Game Design

This guide explains principles that can help you decide how to implement quantum effects in your game idea.

State

When you design a classical game, you define how your game objects transition from one state to another. For example, the level, heath, position, and progress of players and NPCs all change according to your game mechanics.

A quantum game enables you to use quantum mechanics to evolve the state of your game objects. Game objects whose state changes unpredictably–in a way that feels natural, as opposed to random–are best suited to quantum effects.

A poor choice for a quantum object might be a block that releases a coin the first time it’s knocked from below, but never again. The coin block has a finite binary state. A single interaction does a poor job of enabling the player to experience quantum effects.

An equally simple (but more interesting) choice for a quantum object might be a door. You can design your game mechanic to redirect your player to another part of your game through the door, depending on its state. Your game mechanic can enable the door to behave in unpredictable, non-random ways through a combination of quantum principles.

Superposition

On its own, superposition is probabilistic behavior. List the states that a property of your game object can manifest. The unitary library will allow the game object to be a combination of these states, using a principle called superposition.

When you retrieve the classical state of your object, it has a specific state (100% probability). If you create a superposition of states, the probability is shared by a combination of some or all of the states on your list (while your game object remains in a quantum state).

You can put your game object into a probabilistic state by using the QuantumEffects API:

By applying a Split effect.
By applying a Superposition effect.
By using the effect_fraction argument when you call an effect that supports it.

You can apply this principle to any property of the door, such as the destination beyond the door, whether it is locked, and so on.

Entanglement

Entanglement links the fate of any two (or more) quantum objects. The relationship can be mutual (objects share a single fate) or exclusive (objects have opposite fates).
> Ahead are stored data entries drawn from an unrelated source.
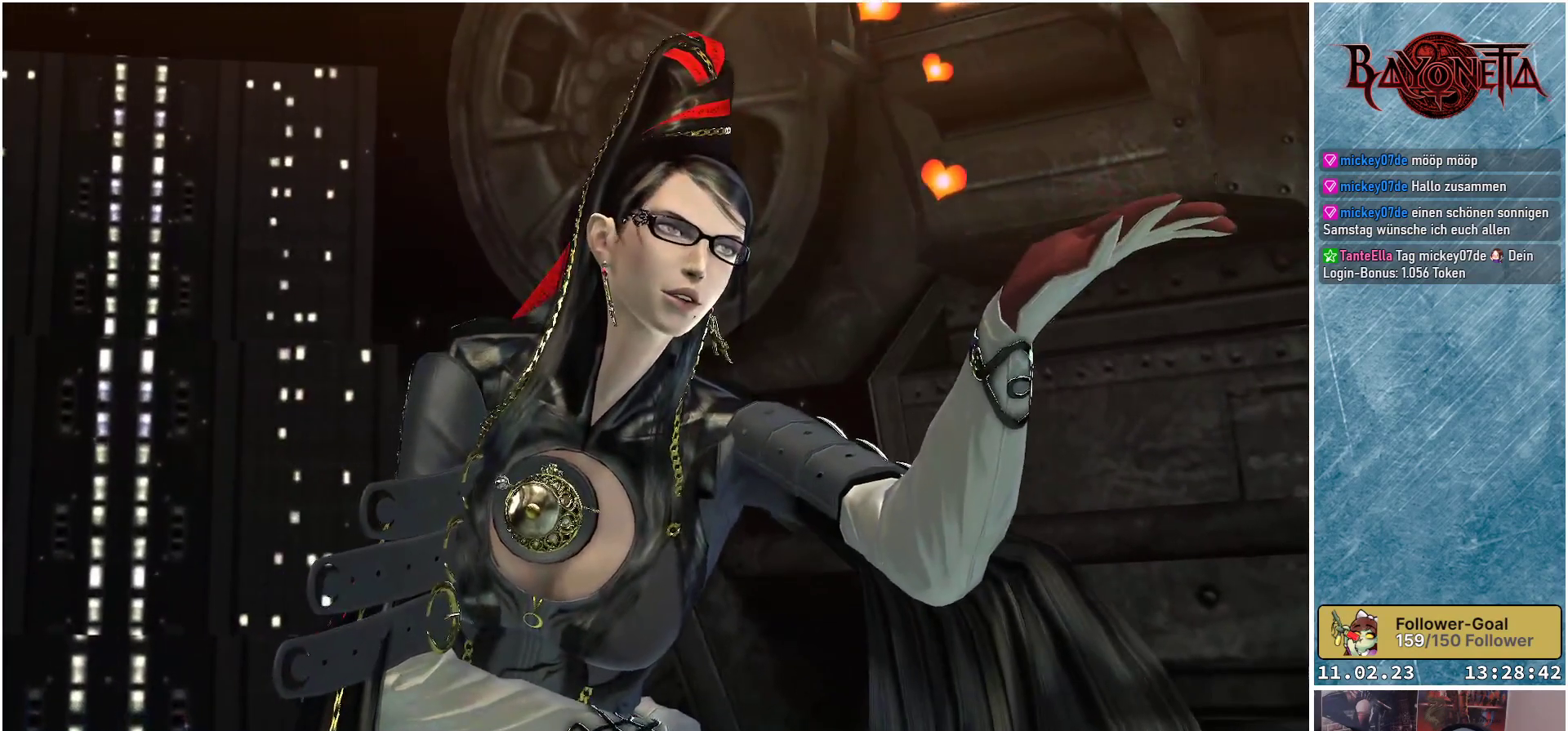
{"buttons": [], "left_stick": "center", "right_stick": "center", "events": []}
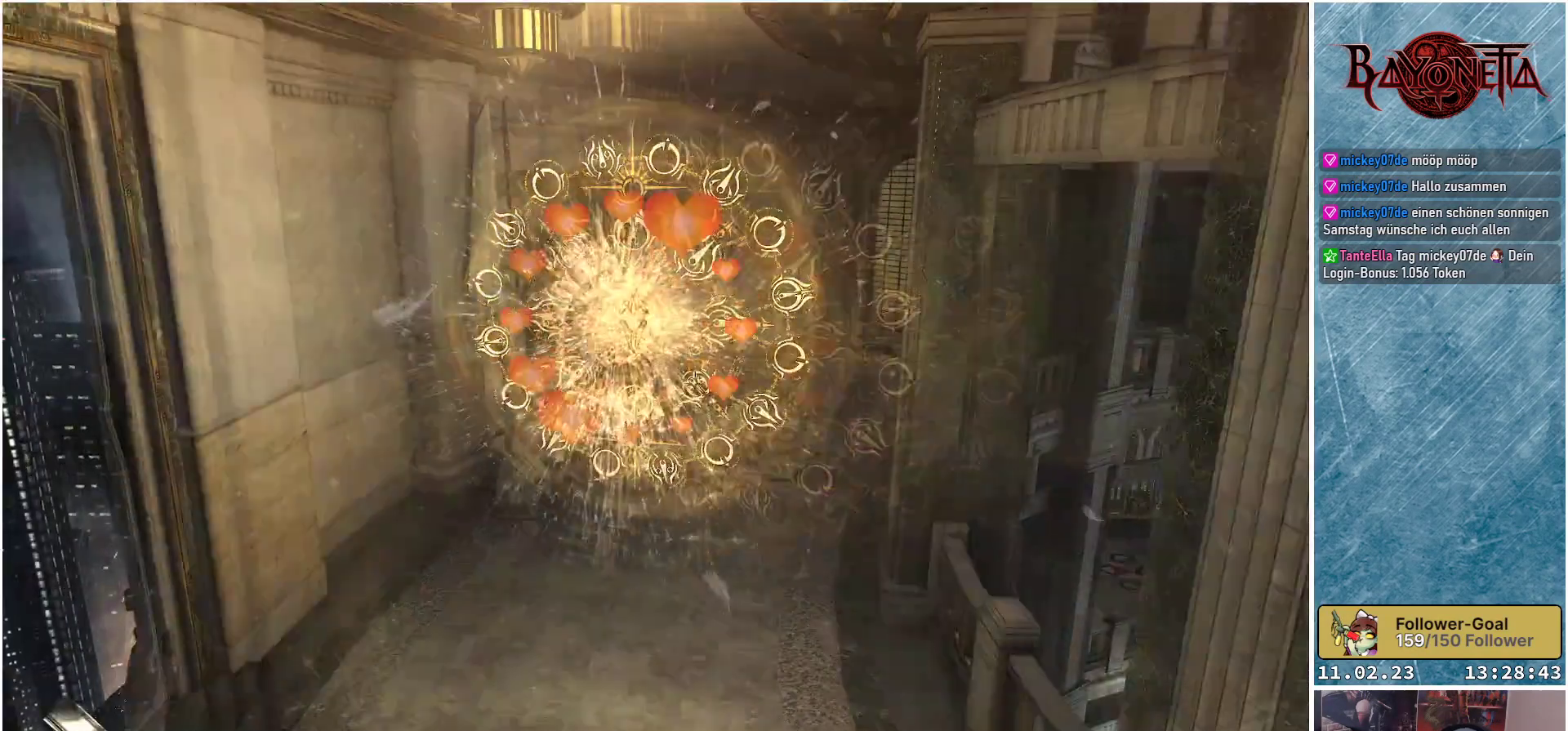
{"buttons": [], "left_stick": "center", "right_stick": "center", "events": []}
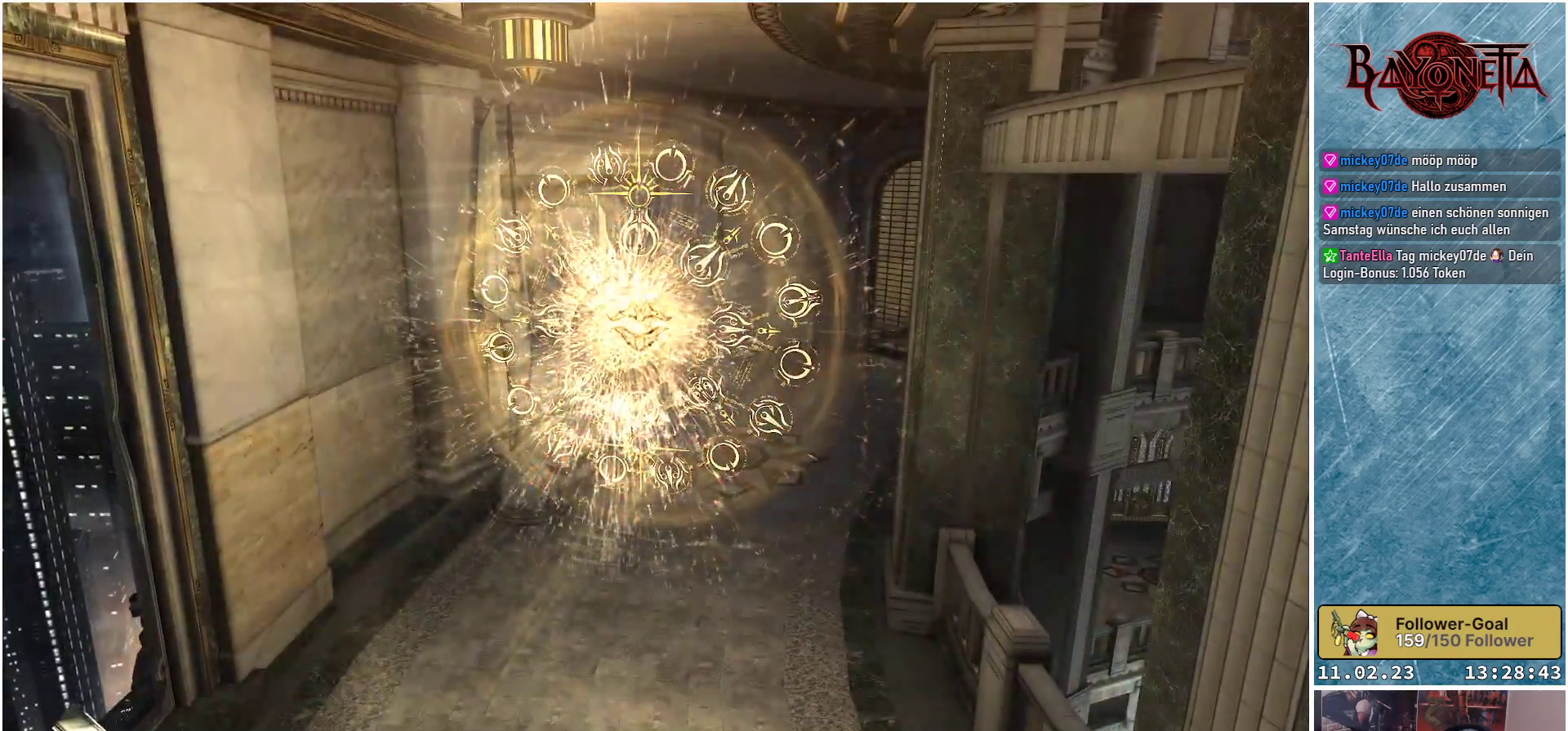
{"buttons": [], "left_stick": "center", "right_stick": "center", "events": []}
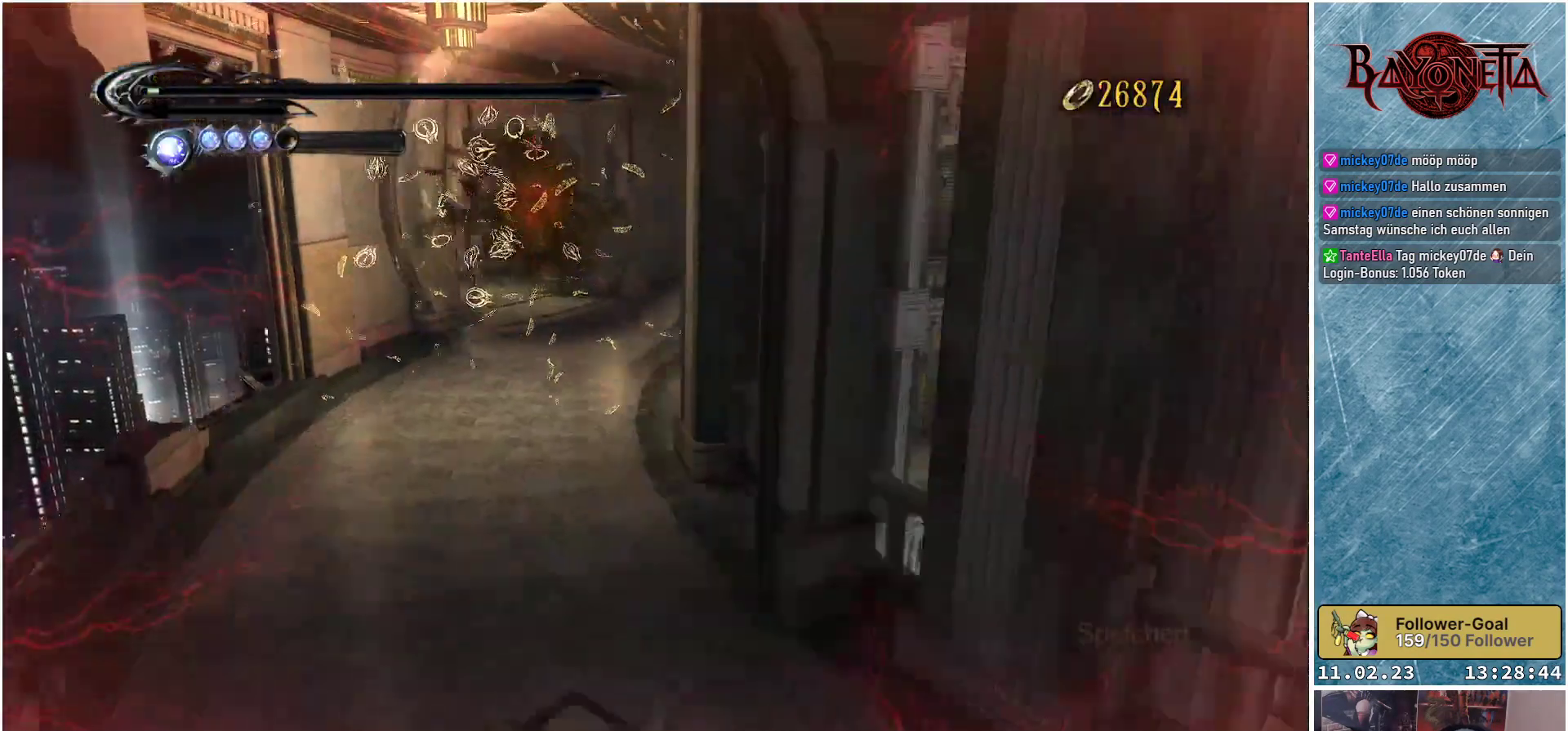
{"buttons": [], "left_stick": "center", "right_stick": "center", "events": []}
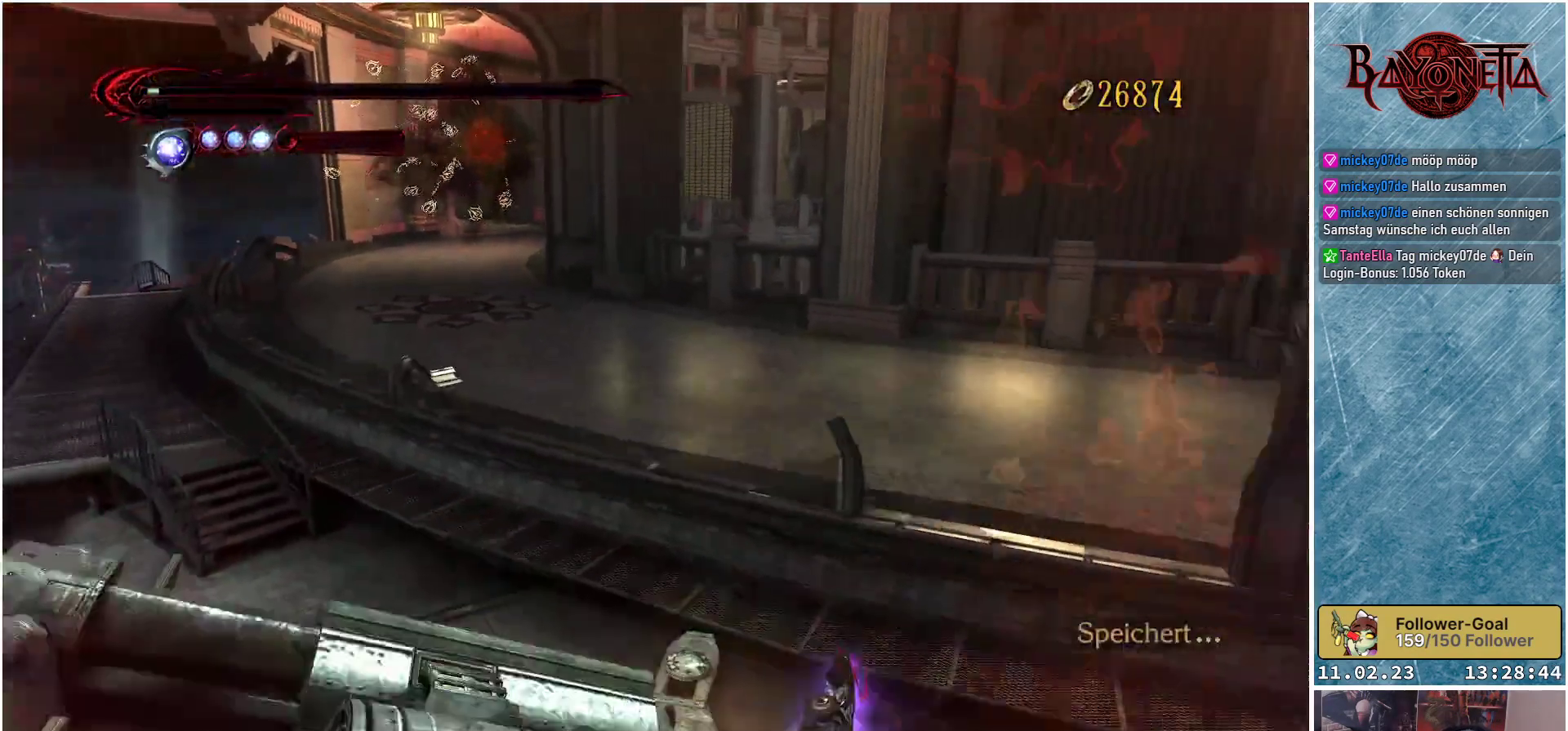
{"buttons": [], "left_stick": "up", "right_stick": "center", "events": [[367, "left_stick", "up"]]}
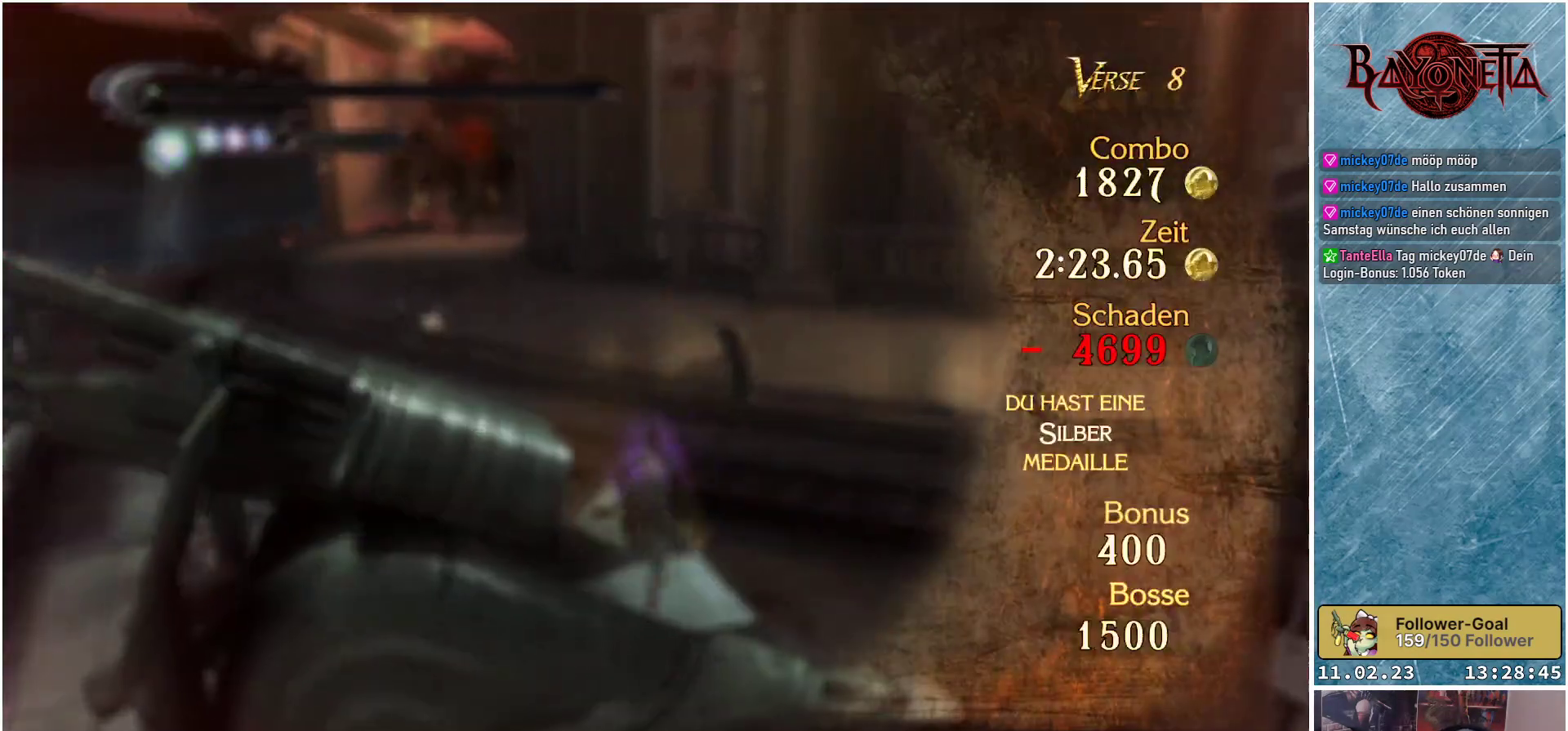
{"buttons": ["A"], "left_stick": "up", "right_stick": "center", "events": [[417, "A", "down"]]}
In quantum mechanics, entanglement means that when you observe the classical state of one object, you immediately know something about the state of the other.

As your quantum state grows, entangled objects can prompt non-obvious outcomes for your game objects.

You can create entanglement when you apply an effect conditionally between quantum objects, by using the quantum_if() method.

You can design a game mechanic that links properties of the door to the player’s actions in the game. For example, the location or destination of the door might be linked to other doors or rooms that the player has visited, or to a key that the player uses to unlock the door.

Interference

Interference describes a situation where two or more quantum objects influence each other's outcomes. Whereas entanglement describes whether two objects are likely to be related, interference is an effect where quantum objects can make an outcome more (or less) likely.

When designed well, your player can experience interference effects unexpectedly during game play.

Interference requires the following:

Your objects must be in superposition.
Your objects must be entangled.
Your objects must have phase.

You can create the opportunity for interference effects by using the Phase effect, or the effect_fraction argument when you use a QuantumEffect that accepts the argument.

The location or destination of a door might depend on previous engagements with the door.

Measurement

A quantum state is a complex superposition of classical states. When you need to control the classical flow of your game, you need to retrieve a classical state from the quantum state. This is the act of measurement.

Your game mechanic defines when you need to measure the quantum state.

Use the pop method on your QuantumWorld object to retrieve the classical state of your quantum objects.

If you need to choose a destination for the player who walks through the door, you might need to measure the quantum state.

Alternatively, you could enable your player to play in superposition if the door could send the player to multiple possible destinations. In this case, the player becomes entangled with the state of the door.

Simplicity

Keep the quantum state of your game simple. A smaller quantum state makes your game easier for the player to understand. A smaller quantum state also improves your ability to run your game on a near-term quantum computer.

Simplicity is a process. Use this opportunity to think again about the division between the quantum state and the classical state of your game.

Composability

The Unitary library allows for any quantum object to have up to four states. This attribute balances the limits of current classical computing and quantum computing hardware with expressivity and creativity.

The current set of quantum games, like Quantum Chess and Tiq Taq Toe, generate engagement through the interaction of quantum objects rather than quantum objects with a multitude of states.

When you design your quantum game, think about expanding the set of probable outcomes through the interaction of quantum objects, rather than adding more states to your object. In some cases, you might need to think differently about the data that you track about your objects.

For ideas about working with the four-state limitation, see the following section.

Example: Quantum Chess

In Quantum Chess, the positions of pieces on the board are the state that will be quantum.

There are multiple ways to think about position. You could assign each piece a square value. You would then have a list of 64 values, {a1, a2, … h8} assigned to each piece. Or you could assign each square a piece value, which would give you a list of 13 values assigned to each square. But an even simpler construction is to just say whether each square is “occupied” or “unoccupied”, and have a separate data structure tell you what piece is on a square if it is occupied.